=== Input ===

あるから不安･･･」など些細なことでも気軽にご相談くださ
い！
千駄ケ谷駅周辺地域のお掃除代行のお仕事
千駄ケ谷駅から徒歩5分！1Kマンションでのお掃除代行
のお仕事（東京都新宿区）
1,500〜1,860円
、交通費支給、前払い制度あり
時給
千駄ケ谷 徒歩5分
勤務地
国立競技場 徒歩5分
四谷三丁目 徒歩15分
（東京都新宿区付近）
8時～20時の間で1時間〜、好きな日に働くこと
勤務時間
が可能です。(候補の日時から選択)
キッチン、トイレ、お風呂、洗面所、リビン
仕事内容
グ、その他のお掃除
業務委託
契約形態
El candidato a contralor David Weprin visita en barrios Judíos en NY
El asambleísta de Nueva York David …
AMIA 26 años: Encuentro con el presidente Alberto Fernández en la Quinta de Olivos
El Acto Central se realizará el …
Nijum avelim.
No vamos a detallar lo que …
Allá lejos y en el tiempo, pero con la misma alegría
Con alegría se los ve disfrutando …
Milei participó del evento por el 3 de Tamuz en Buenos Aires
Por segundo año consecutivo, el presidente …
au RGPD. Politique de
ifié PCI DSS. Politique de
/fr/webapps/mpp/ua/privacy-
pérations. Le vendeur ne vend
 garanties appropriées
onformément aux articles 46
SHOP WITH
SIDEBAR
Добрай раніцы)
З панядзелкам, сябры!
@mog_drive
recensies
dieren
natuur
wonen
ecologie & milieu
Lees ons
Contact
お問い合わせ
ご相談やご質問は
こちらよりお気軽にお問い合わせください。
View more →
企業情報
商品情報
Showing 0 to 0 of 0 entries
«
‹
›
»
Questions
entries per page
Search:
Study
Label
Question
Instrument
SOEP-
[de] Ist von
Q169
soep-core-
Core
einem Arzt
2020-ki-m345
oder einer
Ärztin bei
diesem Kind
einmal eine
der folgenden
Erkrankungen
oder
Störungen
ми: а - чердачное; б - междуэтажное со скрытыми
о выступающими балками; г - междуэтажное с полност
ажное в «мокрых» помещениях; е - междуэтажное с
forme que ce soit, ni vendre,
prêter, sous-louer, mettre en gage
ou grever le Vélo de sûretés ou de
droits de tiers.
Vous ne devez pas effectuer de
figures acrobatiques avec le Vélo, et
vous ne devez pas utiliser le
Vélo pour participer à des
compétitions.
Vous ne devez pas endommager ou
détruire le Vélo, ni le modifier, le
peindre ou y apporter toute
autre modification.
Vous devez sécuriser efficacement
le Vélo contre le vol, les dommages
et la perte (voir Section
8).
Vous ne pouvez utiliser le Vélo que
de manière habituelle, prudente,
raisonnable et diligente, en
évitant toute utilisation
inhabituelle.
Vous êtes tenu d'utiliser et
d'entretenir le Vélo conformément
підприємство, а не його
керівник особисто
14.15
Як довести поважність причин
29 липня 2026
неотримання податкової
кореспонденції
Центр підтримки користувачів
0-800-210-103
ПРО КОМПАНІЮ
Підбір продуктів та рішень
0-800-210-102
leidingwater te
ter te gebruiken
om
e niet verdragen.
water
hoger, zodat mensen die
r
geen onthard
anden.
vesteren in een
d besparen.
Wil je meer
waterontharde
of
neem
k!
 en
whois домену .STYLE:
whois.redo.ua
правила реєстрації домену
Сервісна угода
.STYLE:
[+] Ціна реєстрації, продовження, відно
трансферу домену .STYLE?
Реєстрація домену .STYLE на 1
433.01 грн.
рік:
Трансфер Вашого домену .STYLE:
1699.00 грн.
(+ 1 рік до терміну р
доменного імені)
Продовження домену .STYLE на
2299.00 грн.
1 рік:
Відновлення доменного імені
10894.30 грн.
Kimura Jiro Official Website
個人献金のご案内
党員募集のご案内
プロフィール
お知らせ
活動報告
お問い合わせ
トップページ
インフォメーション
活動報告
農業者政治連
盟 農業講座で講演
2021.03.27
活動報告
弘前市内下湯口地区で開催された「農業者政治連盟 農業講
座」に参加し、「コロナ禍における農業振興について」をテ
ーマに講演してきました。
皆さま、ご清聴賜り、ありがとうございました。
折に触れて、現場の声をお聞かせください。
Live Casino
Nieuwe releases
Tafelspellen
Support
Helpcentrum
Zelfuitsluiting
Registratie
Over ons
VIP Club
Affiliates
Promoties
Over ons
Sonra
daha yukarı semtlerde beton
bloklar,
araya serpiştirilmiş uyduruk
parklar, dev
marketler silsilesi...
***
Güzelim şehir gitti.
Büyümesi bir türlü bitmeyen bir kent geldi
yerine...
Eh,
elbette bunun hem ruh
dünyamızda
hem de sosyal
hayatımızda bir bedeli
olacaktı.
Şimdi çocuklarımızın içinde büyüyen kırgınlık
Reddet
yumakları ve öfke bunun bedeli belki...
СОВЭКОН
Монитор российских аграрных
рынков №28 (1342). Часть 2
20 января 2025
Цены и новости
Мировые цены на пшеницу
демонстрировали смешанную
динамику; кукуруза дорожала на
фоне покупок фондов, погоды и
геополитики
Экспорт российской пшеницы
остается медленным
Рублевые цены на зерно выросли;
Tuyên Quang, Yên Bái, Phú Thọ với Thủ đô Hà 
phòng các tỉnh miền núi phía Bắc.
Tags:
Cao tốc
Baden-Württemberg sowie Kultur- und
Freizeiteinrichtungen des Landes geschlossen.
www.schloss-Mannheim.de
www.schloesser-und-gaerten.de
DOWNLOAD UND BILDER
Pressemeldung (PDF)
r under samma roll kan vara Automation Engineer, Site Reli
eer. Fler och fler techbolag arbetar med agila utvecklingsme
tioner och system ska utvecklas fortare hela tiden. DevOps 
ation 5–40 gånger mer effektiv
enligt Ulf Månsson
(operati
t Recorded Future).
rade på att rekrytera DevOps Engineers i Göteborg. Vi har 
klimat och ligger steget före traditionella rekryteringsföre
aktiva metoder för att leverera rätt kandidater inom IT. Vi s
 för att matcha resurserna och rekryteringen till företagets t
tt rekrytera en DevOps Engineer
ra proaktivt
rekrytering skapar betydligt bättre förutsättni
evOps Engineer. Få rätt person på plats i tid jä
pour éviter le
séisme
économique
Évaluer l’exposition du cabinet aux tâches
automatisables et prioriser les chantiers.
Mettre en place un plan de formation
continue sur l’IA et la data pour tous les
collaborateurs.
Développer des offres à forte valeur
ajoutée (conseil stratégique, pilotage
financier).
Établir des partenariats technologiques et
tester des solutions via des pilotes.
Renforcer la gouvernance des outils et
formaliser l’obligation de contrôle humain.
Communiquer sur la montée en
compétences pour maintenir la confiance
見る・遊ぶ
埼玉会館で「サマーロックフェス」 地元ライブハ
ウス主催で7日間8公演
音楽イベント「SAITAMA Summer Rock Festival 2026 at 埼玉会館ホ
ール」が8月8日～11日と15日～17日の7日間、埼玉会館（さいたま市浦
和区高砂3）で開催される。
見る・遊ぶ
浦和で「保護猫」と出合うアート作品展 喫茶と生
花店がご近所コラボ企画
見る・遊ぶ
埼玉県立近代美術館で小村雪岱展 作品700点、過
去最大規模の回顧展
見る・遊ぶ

===

§ Work to complete
What is the number of lines in the preceding entries that hold the string "реєстрації"? Give it alone.

§ Solution to the problem
2